According to the Institute of International Finance, $83 billion in funds flowed out of emerging markets just in March—a combination of Covid-19’s chilling of the economy and the shock in oil prices. An April 9 report said, “Since January 21, our high-frequency daily tracker shows portfolio equity outflows of $72 billion and debt outflows of $25 billion.”

Portfolio managers’ disquiet over the King Midas in reverse story admit it’s been an excruciating year so far.

Rishikesh Patel, portfolio manager of the BMO LGM Emerging Markets Equity Fund, says all the tailwinds that have spurred emerging markets’ long-term growth opportunities have now become serious liabilities—the poor infrastructure, underdeveloped health-care facilities that can get overwhelmed, a low penetration of goods and services. India, for instance, has seen a shortage of ventilators and hospital beds, according to a Brookings India report.

These markets “are going to be hit, there’s no way to sugarcoat this,” Patel says. “And if you add the oil price correction, then some of these oil exporting countries are going to get significantly impacted.” 

Even in emerging market countries, however, there’s a division of haves and have-nots. Asset management firm GMO said in a recent white paper that emerging market countries were divided into two camps—those with better bearings to handle the crisis and those without.

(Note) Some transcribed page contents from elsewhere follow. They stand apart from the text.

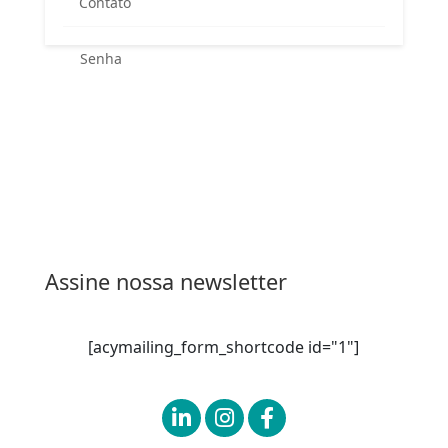
Contato
Esqueceu sua senha?
Entrar
Assine nossa newsletter
[acymailing_form_shortcode id="1"]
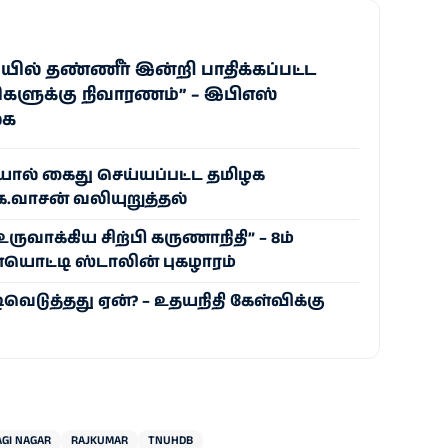
ில் தண்ணீர் இன்றி பாதிக்கப்பட்ட
களுக்கு நிவாரணம்” – இபிஎஸ்
கை
ல் கைது செய்யப்பட்ட தமிழக
ே.வாசன் வலியுறுத்தல்
ுவாக்கிய சிற்பி கருணாநிதி” – 8ம்
ொட்டி ஸ்டாலின் புகழாரம்
ிவெடுத்தது ஏன்? – உதயநிதி கேள்விக்கு
GI NAGAR
RAJKUMAR
TNUHDB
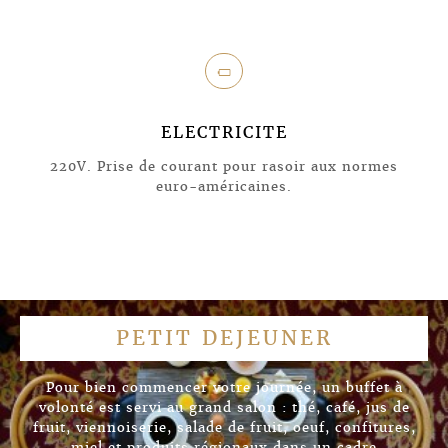
>
ELECTRICITE
220V. Prise de courant pour rasoir aux normes
euro-américaines.
PETIT DEJEUNER
Pour bien commencer votre journée, un buffet à
volonté est servi au grand salon : thé, café, jus de
fruit, viennoiserie, salade de fruit, oeuf, confitures,
miel et produits régionaux dans un cadre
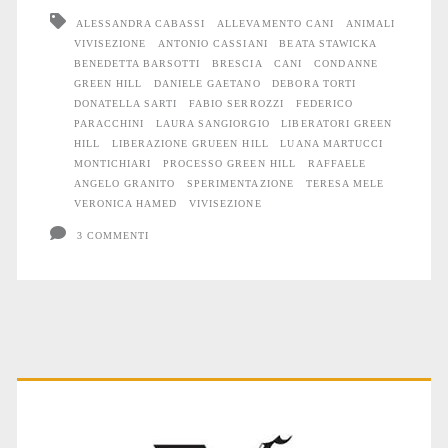
12
ALESSANDRA CABASSI
ALLEVAMENTO CANI
ANIMALI
VIVISEZIONE
ANTONIO CASSIANI
BEATA STAWICKA
condanne
BENEDETTA BARSOTTI
BRESCIA
CANI
CONDANNE
e
GREEN HILL
DANIELE GAETANO
DEBORA TORTI
DONATELLA SARTI
FABIO SERROZZI
FEDERICO
1
PARACCHINI
LAURA SANGIORGIO
LIBERATORI GREEN
HILL
LIBERAZIONE GRUEEN HILL
LUANA MARTUCCI
assoluzione
MONTICHIARI
PROCESSO GREEN HILL
RAFFAELE
ANGELO GRANITO
SPERIMENTAZIONE
TERESA MELE
in
VERONICA HAMED
VIVISEZIONE
primo
3 COMMENTI
grado
Primary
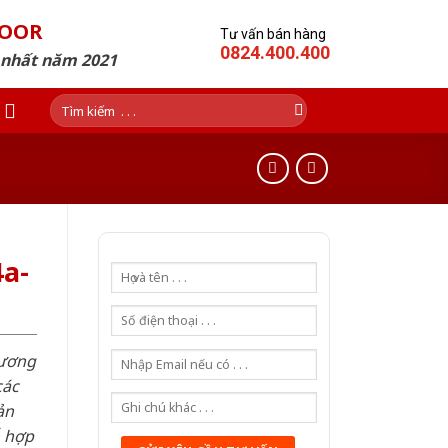
DOOR
Tư vấn bán hàng
0824.400.400
p nhất năm 2021
Tìm
kiếm:
a-
hương
các
ản
ỗ hợp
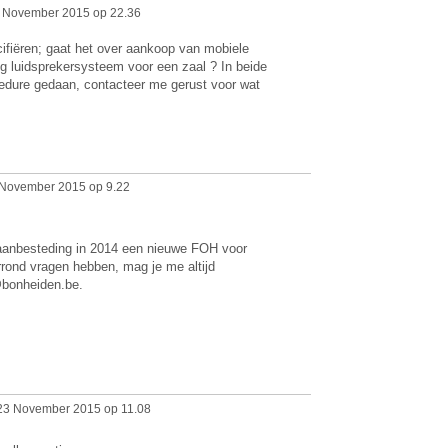
 November 2015 op 22.36
cifiëren; gaat het over aankoop van mobiele
ig luidsprekersysteem voor een zaal ? In beide
cedure gedaan, contacteer me gerust voor wat
November 2015 op 9.22
aanbesteding in 2014 een nieuwe FOH voor
rond vragen hebben, mag je me altijd
@bonheiden.be.
23 November 2015 op 11.08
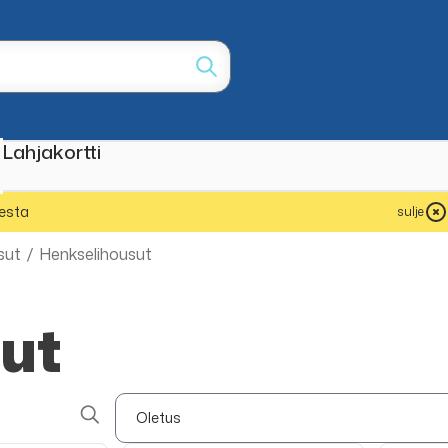
Lahjakortti
esta
sulje
sut
/
Henkselihousut
ut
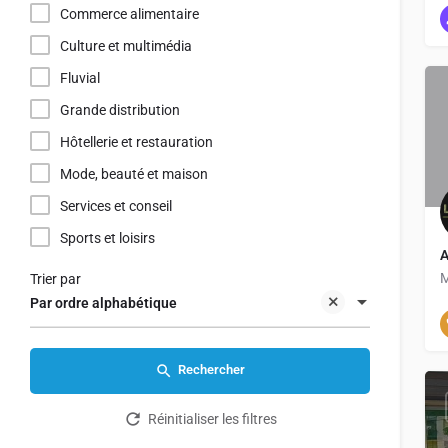
Commerce alimentaire
Culture et multimédia
Fluvial
Grande distribution
Hôtellerie et restauration
Mode, beauté et maison
Services et conseil
Sports et loisirs
M
Trier par
Par ordre alphabétique
Rechercher
Réinitialiser les filtres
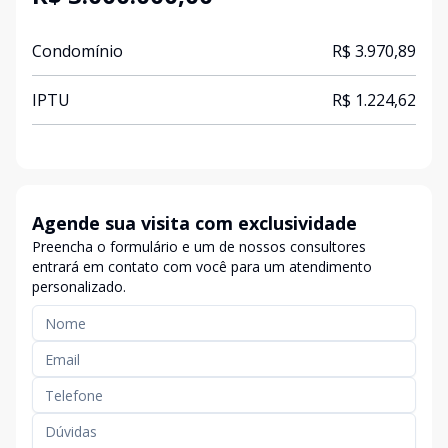
Condomínio
R$ 3.970,89
IPTU
R$ 1.224,62
Agende sua visita com exclusividade
Preencha o formulário e um de nossos consultores
entrará em contato com você para um atendimento
personalizado.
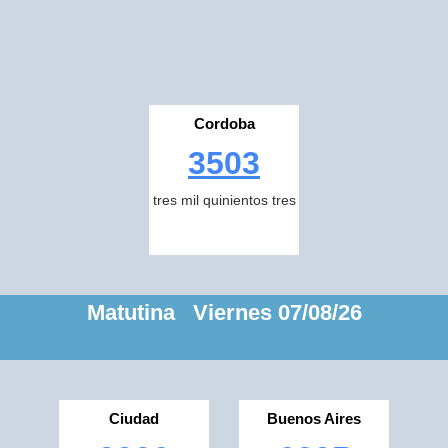
Cordoba
3503
tres mil quinientos tres
Matutina Viernes 07/08/26
Ciudad
Buenos Aires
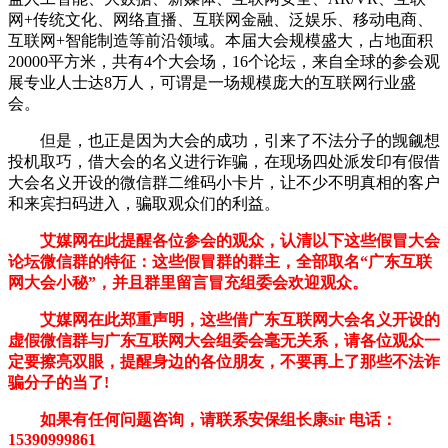
网+传统文化、网络直播、互联网金融、泛娱乐、移动电商、
互联网+智能制造等前沿领域。本届大会规模盛大，占地面积
20000平方米，共有4个大会场，16个论坛，来自全球的参会观
展专业人士达8万人，可谓是一场规模庞大的互联网行业盛
会。
但是，也正是因为大会的成功，引来了不法分子的觊觎想
投机取巧，借大会的名义进行诈骗，在现场四处派发印有假借
大会名义开设的微信群二维码小卡片，让不少不明真相的客户
和来宾扫码进入，骗取观众们的利益。
艾媒网在此提醒各位参会的观众，认清以下这些假冒大会
论坛微信群的特征：这些假冒群的群主，全部取名“广东互联
网大会小秘”，并且群里留言冒充组委会欢迎观众。
艾媒网在此郑重声明，这些借广东互联网大会名义开设的
虚假微信群与广东互联网大会组委会毫无关系，请各位观众一
定要擦亮双眼，提醒身边的各位朋友，不要再上了那些不法诈
骗分子的当了!
如果有任何问题咨询，请联系安保组长康sir 电话：
15390999861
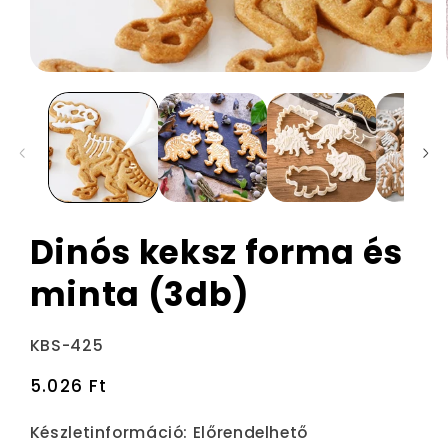
Dinós keksz forma és
minta (3db)
Termékváltozat:
KBS-425
Normál
5.026 Ft
ár
Készletinformáció:
Előrendelhető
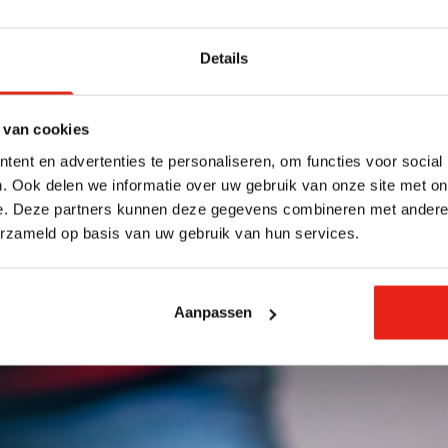
Details
 van cookies
ent en advertenties te personaliseren, om functies voor social
. Ook delen we informatie over uw gebruik van onze site met on
e. Deze partners kunnen deze gegevens combineren met andere i
erzameld op basis van uw gebruik van hun services.
Aanpassen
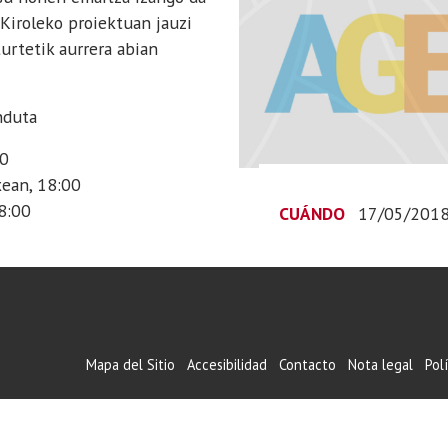
Kiroleko proiektuan jauzi
turtetik aurrera abian
nduta
00
xean, 18:00
18:00
CUÁNDO
17/05/201
Mapa del Sitio
Accesibilidad
Contacto
Nota legal
Pol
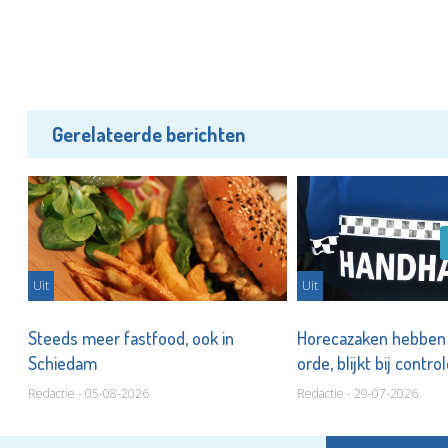
Gerelateerde berichten
Uit
Uit
n
Steeds meer fastfood, ook in
Horecazaken hebben n
Schiedam
orde, blijkt bij contro
Redactie - 05-08-2026
Redactie - 29-07-2026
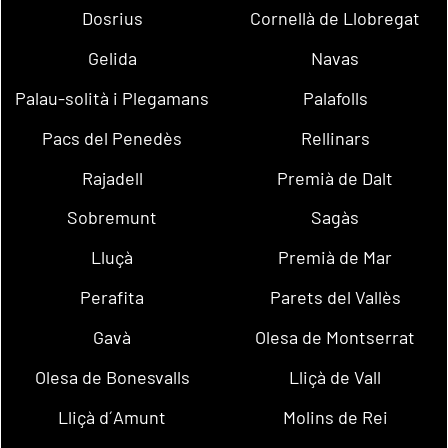
Dosrius
Cornellà de Llobregat
Gelida
Navas
Palau-solità i Plegamans
Palafolls
Pacs del Penedès
Rellinars
Rajadell
Premià de Dalt
Sobremunt
Sagàs
Lluçà
Premià de Mar
Perafita
Parets del Vallès
Gavà
Olesa de Montserrat
Olesa de Bonesvalls
Lliçà de Vall
Lliçà d´Amunt
Molins de Rei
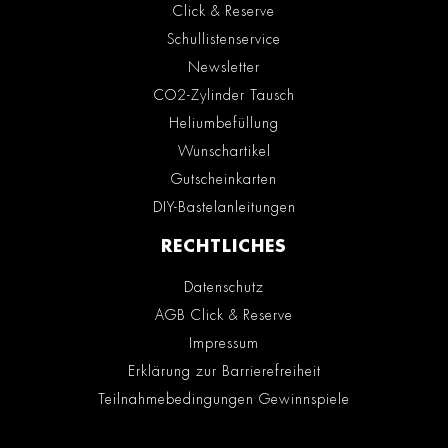
Click & Reserve
Schullistenservice
Newsletter
CO2-Zylinder Tausch
Heliumbefüllung
Wunschartikel
Gutscheinkarten
DIY-Bastelanleitungen
RECHTLICHES
Datenschutz
AGB Click & Reserve
Impressum
Erklärung zur Barrierefreiheit
Teilnahmebedingungen Gewinnspiele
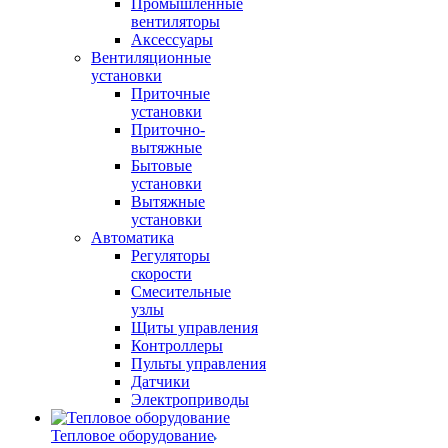
Промышленные
вентиляторы
Аксессуары
Вентиляционные
установки
Приточные
установки
Приточно-
вытяжные
Бытовые
установки
Вытяжные
установки
Автоматика
Регуляторы
скорости
Смесительные
узлы
Щиты управления
Контроллеры
Пульты управления
Датчики
Электроприводы
Тепловое оборудование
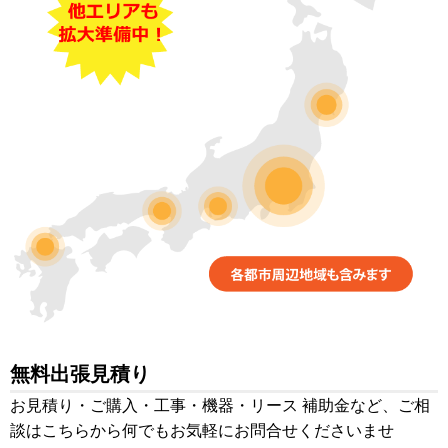
無料出張見積り
お見積り・ご購入・工事・機器・リース 補助金など、ご相
談はこちらから何でもお気軽にお問合せくださいませ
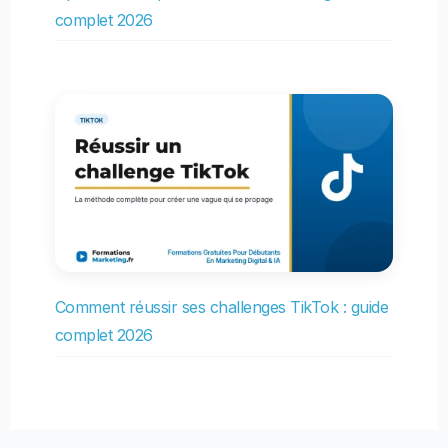
complet 2026
Comment réussir ses challenges TikTok : guide
complet 2026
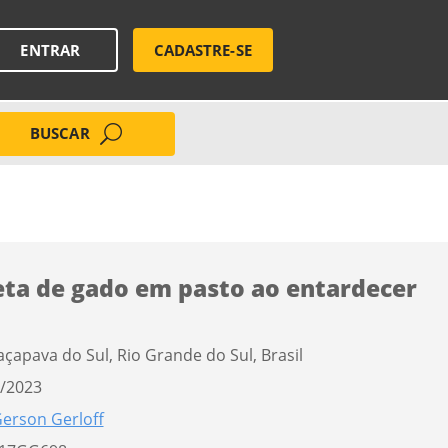
ENTRAR
CADASTRE-SE
BUSCAR
eta de gado em pasto ao entardecer
açapava do Sul, Rio Grande do Sul, Brasil
/2023
erson Gerloff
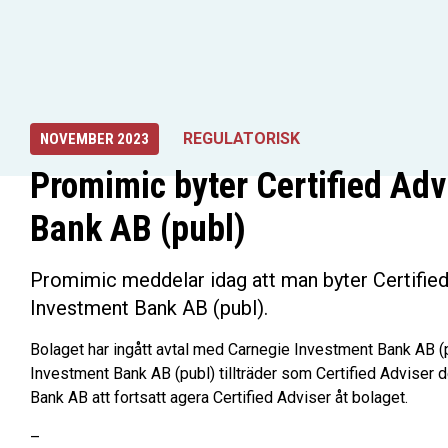
REGULATORISK
NOVEMBER 2023
Promimic byter Certified Advi
Bank AB (publ)
Promimic meddelar idag att man byter Certified 
Investment Bank AB (publ).
Bolaget har ingått avtal med Carnegie Investment Bank AB (
Investment Bank AB (publ) tillträder som Certified Adviser
Bank AB att fortsatt agera Certified Adviser åt bolaget.
–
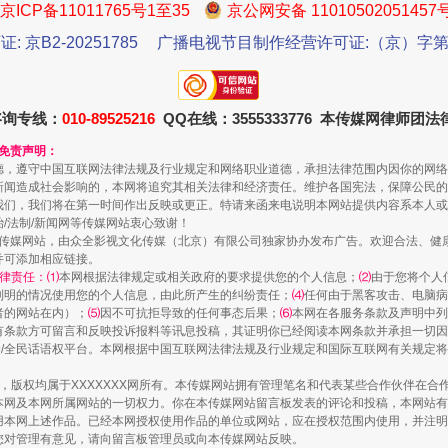
京ICP备11011765号1至35
京公网安备 11010502051457
证: 京B2-20251785
广播电视节目制作经营许可证:（京）字第3
咨询专线：
010-89525216
QQ在线：3555333776 本传媒网律师团
送你一朵小红花
和免责声明：
德，遵守中国互联网法律法规及行业规定和网络职业道德，承担法律范围内因你的网络
新闻造成社会影响的，本网将追究其相关法律和经济责任。维护各国宪法，保障公民的
我们，我们将在第一时间作出反映或更正。特请来函来电说明本网站提供内容系本人或
治/法制/新闻网等传媒网站衷心致谢！
新闻网等传媒网站，由众全影视文化传媒（北京）有限公司独家协办发布广告。欢迎合法、
并可添加相应链接。
律责任：⑴
本网根据法律规定或相关政府的要求提供您的个人信息；
⑵
由于您将个人
列明的情况使用您的个人信息，由此所产生的纠纷责任；
⑷
任何由于黑客攻击、电脑病
者的网站在内）；
⑸
因不可抗拒导致的任何事态后果；
⑹
本网在各服务条款及声明中列
有条款方可留言和反映投诉报料等讯息投稿，其证明你已经阅读本网条款并承担一切因
民众/全民话语权平台。本网根据中国互联网法律法规及行业规定和国际互联网有关规定
作品，版权均属于XXXXXXX网所有。本传媒网站拥有管理笔名和代表某些合作伙伴在
茶叶“炒上天”
本网及本网所属网站的一切权力。你在本传媒网站留言板发表的评论和投稿，本网站有
本网上述作品。已经本网授权使用作品的单位或网站，应在授权范围内使用，并注明“来
您对管理有意见，请向留言板管理员或向本传媒网站反映。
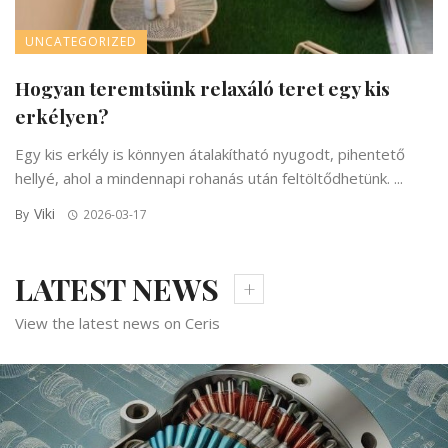
UNCATEGORIZED
Hogyan teremtsünk relaxáló teret egy kis
erkélyen?
Egy kis erkély is könnyen átalakítható nyugodt, pihentető
hellyé, ahol a mindennapi rohanás után feltöltődhetünk. ...
Viki
By
2026-03-17
LATEST NEWS
View the latest news on Ceris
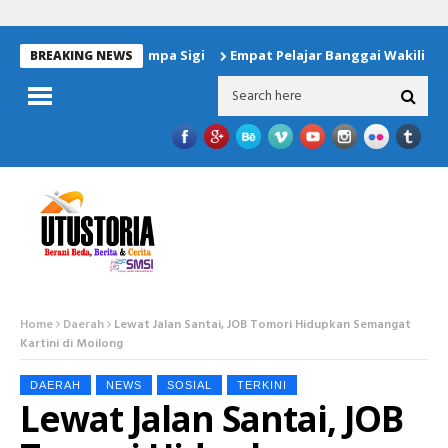
n Untuk Korban Gempa Sigi
Empat Pelajar Banggai Wakili Wila
BREAKING NEWS
Home
Daerah
Lewat Jalan Santai, JOB Tomori Hidupkan Semangat
Kartini di Moilong
DAERAH
NEWS
SOSIAL
TERKINI
Lewat Jalan Santai, JOB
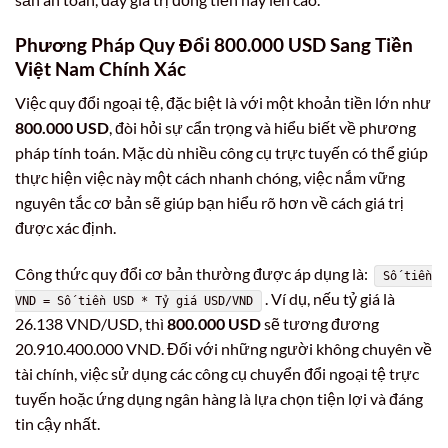
Phương Pháp Quy Đổi
800.000 USD Sang Tiền
Việt Nam
Chính Xác
Việc quy đổi ngoại tệ, đặc biệt là với một khoản tiền lớn như
800.000 USD
, đòi hỏi sự cẩn trọng và hiểu biết về phương
pháp tính toán. Mặc dù nhiều công cụ trực tuyến có thể giúp
thực hiện việc này một cách nhanh chóng, việc nắm vững
nguyên tắc cơ bản sẽ giúp bạn hiểu rõ hơn về cách giá trị
được xác định.
Công thức quy đổi cơ bản thường được áp dụng là:
Số tiền
. Ví dụ, nếu tỷ giá là
VND = Số tiền USD * Tỷ giá USD/VND
26.138 VND/USD, thì
800.000 USD
sẽ tương đương
20.910.400.000 VND. Đối với những người không chuyên về
tài chính, việc sử dụng các công cụ chuyển đổi ngoại tệ trực
tuyến hoặc ứng dụng ngân hàng là lựa chọn tiện lợi và đáng
tin cậy nhất.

“About 60% of the MSCI EM index comprises countries that rest in what we define as a ‘safe cluster,’” said the GMO mid-April white paper, penned by Amit Bhartia, Tiger Tong, and Uday Tharar. South Korea, China, Thailand and Taiwan get good marks for their strong health-care systems; their response to the pandemic, including massive testing and early lockdowns; and for their ability to respond economically with stronger government finances and central bank balance sheets. (South Korea has about 12 hospital beds per 1,000 people, India only 0.55, says the World Health Organization.) Turkey, Mexico, Brazil, Indonesia and Malaysia also greatly suffer by GMO’s comparison.  Though Russia has the albatross of oil around its neck, it’s won high marks from these analysts for its virus response.

Bart Grenning, manager of the TIAA-CREF Emerging Markets Equity Fund (at Nuveen), says many of these countries don’t have the fiscal flexibility to offer large handouts to their populations the way developed markets do. A lot of them are burdened with high fiscal and current account deficits and rely on foreign capital to fund them. When the money tide washes out, as it does in cases like a pandemic, it crimps these countries’ future policy alternatives. And the debt problems could last longer than the virus itself. The currencies of South Africa, Brazil, Turkey and Mexico have all taken headers, exacerbated by a flight to dollars and oil’s collapse. This will hurt emerging markets’ abilities to pay off external lenders, especially in a foreign capital squeeze. Brookings put the emerging markets’ external debt at $11 trillion in mid-April, auguring a coming debt crisis. This puts capital-thirsty veterans of the old “Fragile Five,” now mainly South Africa, Brazil and Turkey, on even more dangerous ground.

Louis Lau, who oversees $4.5 billion in emerging markets assets at Brandes Investment Partners, says, “So a pecking order has developed with China being at the top, which is kind of ironic because that’s where the virus started.” China’s ability to respond meant that by April, most of the country had gone back to work, he says. “The expectation is that by the third quarter, consumption could return close to normal,” Lau says.